(Available data):

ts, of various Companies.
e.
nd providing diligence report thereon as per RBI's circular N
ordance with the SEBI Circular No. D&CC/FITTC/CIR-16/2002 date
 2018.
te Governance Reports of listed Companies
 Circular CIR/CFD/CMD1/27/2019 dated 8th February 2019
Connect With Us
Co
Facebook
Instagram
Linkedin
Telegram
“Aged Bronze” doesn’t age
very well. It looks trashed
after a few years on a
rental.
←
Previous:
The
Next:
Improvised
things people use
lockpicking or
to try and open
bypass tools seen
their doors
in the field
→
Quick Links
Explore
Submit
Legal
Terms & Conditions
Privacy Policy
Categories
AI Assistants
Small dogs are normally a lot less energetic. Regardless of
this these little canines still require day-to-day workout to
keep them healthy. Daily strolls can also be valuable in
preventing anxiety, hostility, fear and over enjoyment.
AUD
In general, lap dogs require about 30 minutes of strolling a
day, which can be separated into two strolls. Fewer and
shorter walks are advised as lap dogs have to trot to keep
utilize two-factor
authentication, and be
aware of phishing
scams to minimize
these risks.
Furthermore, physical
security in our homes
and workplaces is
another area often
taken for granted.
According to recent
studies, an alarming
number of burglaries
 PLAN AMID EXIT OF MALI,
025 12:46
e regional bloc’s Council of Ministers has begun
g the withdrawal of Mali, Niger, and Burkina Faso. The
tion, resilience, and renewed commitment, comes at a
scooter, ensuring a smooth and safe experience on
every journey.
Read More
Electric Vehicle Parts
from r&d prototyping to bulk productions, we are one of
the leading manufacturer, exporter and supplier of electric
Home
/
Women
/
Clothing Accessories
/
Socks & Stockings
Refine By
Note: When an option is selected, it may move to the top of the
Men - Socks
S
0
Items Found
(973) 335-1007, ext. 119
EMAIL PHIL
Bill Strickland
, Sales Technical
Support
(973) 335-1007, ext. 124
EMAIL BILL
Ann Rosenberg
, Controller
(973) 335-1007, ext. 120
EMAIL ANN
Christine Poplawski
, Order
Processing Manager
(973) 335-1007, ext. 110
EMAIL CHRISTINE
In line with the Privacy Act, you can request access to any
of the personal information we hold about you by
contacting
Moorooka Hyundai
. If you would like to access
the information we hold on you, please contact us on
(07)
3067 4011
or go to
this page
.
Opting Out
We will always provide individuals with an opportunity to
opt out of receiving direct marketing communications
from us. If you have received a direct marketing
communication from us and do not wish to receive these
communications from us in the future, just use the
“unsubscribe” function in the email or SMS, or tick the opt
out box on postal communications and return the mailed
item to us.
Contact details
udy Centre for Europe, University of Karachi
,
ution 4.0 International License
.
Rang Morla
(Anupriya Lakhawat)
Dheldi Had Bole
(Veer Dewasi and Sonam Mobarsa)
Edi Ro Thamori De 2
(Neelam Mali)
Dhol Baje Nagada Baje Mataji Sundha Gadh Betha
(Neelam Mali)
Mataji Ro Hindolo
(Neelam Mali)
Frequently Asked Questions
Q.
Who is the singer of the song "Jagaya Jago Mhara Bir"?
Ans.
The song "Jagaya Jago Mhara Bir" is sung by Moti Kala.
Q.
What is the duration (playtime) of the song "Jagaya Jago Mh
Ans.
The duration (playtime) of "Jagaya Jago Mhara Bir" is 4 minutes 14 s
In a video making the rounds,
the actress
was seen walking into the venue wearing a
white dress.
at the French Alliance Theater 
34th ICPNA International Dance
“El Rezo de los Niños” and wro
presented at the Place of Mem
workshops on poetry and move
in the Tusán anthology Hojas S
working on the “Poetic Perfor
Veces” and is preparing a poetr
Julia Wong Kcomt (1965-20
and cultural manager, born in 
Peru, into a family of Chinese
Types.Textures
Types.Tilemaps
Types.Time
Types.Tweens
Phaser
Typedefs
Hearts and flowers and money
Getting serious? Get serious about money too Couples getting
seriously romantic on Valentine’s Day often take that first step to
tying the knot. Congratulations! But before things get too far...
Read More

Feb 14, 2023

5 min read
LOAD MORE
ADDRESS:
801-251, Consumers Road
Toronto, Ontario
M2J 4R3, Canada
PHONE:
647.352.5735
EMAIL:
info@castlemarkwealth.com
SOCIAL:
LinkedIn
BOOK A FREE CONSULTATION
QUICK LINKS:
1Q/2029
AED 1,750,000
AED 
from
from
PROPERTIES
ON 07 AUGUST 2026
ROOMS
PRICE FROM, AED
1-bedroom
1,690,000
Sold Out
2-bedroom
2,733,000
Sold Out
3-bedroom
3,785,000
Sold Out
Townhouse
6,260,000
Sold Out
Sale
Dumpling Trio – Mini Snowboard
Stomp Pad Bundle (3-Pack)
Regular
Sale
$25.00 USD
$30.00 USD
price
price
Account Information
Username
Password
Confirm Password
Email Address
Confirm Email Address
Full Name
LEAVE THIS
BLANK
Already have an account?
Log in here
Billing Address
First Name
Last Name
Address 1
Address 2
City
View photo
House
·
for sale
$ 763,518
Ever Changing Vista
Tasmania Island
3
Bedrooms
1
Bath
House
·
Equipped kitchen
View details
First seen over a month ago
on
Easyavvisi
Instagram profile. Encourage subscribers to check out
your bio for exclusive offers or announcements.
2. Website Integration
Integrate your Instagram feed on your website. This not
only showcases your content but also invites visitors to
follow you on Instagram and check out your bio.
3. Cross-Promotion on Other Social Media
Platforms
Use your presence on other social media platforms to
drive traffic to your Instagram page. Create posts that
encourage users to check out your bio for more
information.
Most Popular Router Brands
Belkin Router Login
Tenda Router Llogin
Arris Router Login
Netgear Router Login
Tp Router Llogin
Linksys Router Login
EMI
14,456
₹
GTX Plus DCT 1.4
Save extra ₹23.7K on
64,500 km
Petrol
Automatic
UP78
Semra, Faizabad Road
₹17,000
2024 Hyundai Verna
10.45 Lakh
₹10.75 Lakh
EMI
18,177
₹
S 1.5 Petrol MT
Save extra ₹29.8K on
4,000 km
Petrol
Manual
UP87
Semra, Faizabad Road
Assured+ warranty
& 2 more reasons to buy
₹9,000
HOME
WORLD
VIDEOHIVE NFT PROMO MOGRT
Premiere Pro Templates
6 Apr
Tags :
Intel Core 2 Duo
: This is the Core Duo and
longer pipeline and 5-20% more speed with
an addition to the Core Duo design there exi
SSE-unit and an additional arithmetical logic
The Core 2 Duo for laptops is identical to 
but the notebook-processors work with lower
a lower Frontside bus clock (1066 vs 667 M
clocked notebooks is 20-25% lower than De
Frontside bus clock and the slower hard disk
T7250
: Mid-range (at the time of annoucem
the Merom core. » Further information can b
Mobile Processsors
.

(Activity): Pull every line containing the word "require" out of the material and copy it.

(Answer below):
this these little canines still require day-to-day workout to
In general, lap dogs require about 30 minutes of strolling a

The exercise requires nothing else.